Urban Religion in Late Antiquity
New publication by Asuman Lätzer-Lasar and Emiliano Rubens Urciuoli in collaboration with Professor and Centre Director Rubina Raja and Jörg Rüpke.
Lätzer-Lasar, A. & Urciuoli, E. R. (eds.) (2020). Urban Religion in Late Antiquity, Religionsgeschichtliche Versuche und Vorarbeiten 76, Berlin, DOI: https://doi.org/10.1515/9783110641813.
Lätzer-Lasar, A., Raja, R., Rüpke, J. & Urciuoli, E. R. (2020). “Intersecting Religion and Urbanity in Late Antiquity“, in: Lätzer-Lasar, A. & Urciuoli, E. R. (eds.), Urban Religion in Late Antiquity, Religionsgeschichtliche Versuche und Vorarbeiten 76, Berlin, 1-14, DOI: https://doi.org/10.1515/9783110641813-001.
Overview of the book
Urban Religion is an emerging research field cutting across various social science disciplines, all of them dealing with “lived religion” in contemporary and (mainly) global cities. It describes the reciprocal formation and mutual influence of religion and urbanity in both their material and ideational dimensions. However, this approach, if duly historicized, can be also fruitfully applied to antiquity.

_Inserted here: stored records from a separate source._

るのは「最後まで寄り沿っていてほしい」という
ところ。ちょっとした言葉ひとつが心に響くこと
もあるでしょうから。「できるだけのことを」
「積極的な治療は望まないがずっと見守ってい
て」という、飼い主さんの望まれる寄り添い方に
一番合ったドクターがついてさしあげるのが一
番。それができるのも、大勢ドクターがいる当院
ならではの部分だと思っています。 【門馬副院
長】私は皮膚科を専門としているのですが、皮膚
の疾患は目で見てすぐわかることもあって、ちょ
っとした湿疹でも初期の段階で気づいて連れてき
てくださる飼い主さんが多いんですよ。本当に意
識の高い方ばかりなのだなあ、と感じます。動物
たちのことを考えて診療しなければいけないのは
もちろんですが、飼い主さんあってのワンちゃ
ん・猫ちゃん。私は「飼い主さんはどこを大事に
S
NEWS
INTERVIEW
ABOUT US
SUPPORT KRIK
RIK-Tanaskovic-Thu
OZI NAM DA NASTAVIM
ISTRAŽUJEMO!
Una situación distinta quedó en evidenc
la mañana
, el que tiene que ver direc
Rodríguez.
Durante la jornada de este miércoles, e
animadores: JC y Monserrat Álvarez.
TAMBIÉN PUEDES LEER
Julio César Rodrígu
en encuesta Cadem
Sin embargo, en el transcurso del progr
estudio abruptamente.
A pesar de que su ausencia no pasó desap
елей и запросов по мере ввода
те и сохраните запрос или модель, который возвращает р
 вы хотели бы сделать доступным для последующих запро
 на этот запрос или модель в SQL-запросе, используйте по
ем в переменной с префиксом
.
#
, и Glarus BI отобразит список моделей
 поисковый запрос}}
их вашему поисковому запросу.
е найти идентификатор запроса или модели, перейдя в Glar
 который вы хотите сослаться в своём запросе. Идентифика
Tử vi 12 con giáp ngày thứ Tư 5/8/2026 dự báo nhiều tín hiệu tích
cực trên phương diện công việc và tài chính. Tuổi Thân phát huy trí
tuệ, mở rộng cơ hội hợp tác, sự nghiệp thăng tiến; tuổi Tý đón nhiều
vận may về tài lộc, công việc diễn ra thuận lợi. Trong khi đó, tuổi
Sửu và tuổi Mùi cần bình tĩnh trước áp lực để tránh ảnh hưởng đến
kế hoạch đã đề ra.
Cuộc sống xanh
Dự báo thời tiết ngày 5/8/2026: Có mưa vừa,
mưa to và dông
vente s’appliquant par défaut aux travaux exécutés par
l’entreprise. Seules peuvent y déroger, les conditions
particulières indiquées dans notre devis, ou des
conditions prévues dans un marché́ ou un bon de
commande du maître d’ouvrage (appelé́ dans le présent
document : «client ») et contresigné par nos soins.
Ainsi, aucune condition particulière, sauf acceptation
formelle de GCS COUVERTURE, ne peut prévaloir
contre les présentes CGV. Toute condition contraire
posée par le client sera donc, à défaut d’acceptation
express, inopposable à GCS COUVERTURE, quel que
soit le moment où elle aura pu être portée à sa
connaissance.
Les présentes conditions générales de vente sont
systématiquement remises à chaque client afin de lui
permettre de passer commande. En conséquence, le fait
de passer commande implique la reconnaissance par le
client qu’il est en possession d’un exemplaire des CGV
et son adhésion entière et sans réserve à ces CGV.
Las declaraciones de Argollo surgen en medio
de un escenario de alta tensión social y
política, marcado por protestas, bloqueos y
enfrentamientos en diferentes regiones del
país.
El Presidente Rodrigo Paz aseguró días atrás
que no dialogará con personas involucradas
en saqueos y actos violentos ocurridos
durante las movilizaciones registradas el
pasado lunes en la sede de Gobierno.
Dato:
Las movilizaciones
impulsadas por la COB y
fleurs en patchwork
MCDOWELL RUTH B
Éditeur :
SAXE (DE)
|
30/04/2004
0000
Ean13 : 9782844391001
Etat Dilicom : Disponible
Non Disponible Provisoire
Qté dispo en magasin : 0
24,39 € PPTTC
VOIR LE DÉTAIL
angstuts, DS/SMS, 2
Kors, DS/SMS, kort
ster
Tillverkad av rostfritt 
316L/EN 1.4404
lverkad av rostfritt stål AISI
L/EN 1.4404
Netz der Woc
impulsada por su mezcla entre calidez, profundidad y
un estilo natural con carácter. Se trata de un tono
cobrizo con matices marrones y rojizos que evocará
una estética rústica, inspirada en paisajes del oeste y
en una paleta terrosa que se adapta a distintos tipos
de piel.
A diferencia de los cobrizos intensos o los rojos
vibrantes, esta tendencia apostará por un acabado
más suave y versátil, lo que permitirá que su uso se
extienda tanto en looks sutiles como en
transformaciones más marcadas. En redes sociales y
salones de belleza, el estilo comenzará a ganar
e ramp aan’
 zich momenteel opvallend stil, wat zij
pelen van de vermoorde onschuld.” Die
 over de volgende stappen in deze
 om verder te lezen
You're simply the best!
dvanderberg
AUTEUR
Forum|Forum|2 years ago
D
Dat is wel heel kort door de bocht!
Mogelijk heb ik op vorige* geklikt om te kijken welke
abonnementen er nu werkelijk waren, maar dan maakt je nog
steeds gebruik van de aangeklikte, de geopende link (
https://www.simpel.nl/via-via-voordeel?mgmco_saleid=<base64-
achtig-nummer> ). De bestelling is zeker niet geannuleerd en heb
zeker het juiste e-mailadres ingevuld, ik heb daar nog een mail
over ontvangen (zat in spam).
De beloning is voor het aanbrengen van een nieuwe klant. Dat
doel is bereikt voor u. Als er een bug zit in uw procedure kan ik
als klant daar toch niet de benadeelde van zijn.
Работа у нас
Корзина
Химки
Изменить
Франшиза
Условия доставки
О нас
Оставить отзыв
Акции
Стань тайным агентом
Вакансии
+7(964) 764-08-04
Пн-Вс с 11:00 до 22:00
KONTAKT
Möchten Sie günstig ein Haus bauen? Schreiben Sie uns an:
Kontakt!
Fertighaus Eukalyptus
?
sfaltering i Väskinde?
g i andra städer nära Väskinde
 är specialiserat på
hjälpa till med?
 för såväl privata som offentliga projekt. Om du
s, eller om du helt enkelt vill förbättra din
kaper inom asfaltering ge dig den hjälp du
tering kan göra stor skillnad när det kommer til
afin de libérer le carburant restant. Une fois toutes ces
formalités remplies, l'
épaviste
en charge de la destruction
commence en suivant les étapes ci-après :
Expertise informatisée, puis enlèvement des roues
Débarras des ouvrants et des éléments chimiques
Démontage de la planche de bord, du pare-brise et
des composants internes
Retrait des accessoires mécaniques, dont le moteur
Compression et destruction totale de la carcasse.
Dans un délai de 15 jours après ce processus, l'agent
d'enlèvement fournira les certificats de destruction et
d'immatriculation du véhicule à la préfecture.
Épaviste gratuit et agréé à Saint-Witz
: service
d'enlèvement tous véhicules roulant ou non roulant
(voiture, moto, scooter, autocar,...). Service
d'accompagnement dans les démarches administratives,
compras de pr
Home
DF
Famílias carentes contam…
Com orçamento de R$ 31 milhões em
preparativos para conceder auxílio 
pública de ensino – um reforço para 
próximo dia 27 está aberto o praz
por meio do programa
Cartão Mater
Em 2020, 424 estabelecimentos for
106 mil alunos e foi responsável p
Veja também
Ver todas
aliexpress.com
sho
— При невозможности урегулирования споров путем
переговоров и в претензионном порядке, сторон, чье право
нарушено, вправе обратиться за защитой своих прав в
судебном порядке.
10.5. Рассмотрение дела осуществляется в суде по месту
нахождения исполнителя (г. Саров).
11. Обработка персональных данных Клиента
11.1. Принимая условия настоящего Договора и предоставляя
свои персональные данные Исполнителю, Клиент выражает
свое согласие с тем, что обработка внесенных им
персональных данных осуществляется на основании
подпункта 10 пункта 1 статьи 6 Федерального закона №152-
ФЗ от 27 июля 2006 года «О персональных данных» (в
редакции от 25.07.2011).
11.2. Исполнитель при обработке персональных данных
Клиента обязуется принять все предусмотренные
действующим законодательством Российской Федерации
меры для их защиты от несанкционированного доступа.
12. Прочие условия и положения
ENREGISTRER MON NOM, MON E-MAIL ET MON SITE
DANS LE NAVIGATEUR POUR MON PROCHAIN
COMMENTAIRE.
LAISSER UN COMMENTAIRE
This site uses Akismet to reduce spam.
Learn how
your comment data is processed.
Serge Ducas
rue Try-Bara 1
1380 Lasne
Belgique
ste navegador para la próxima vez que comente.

The aim of this volume is the analysis of the entanglement of religious communication and city life during an arc of time that is characterised by dramatic and even contradicting developments. Bringing together textual analyses and archaeological case studies in a comparative perspective, the volume zooms in on the historical context of the advanced Imperial and Late Antique Mediterranean space (2nd–8th centuries CE).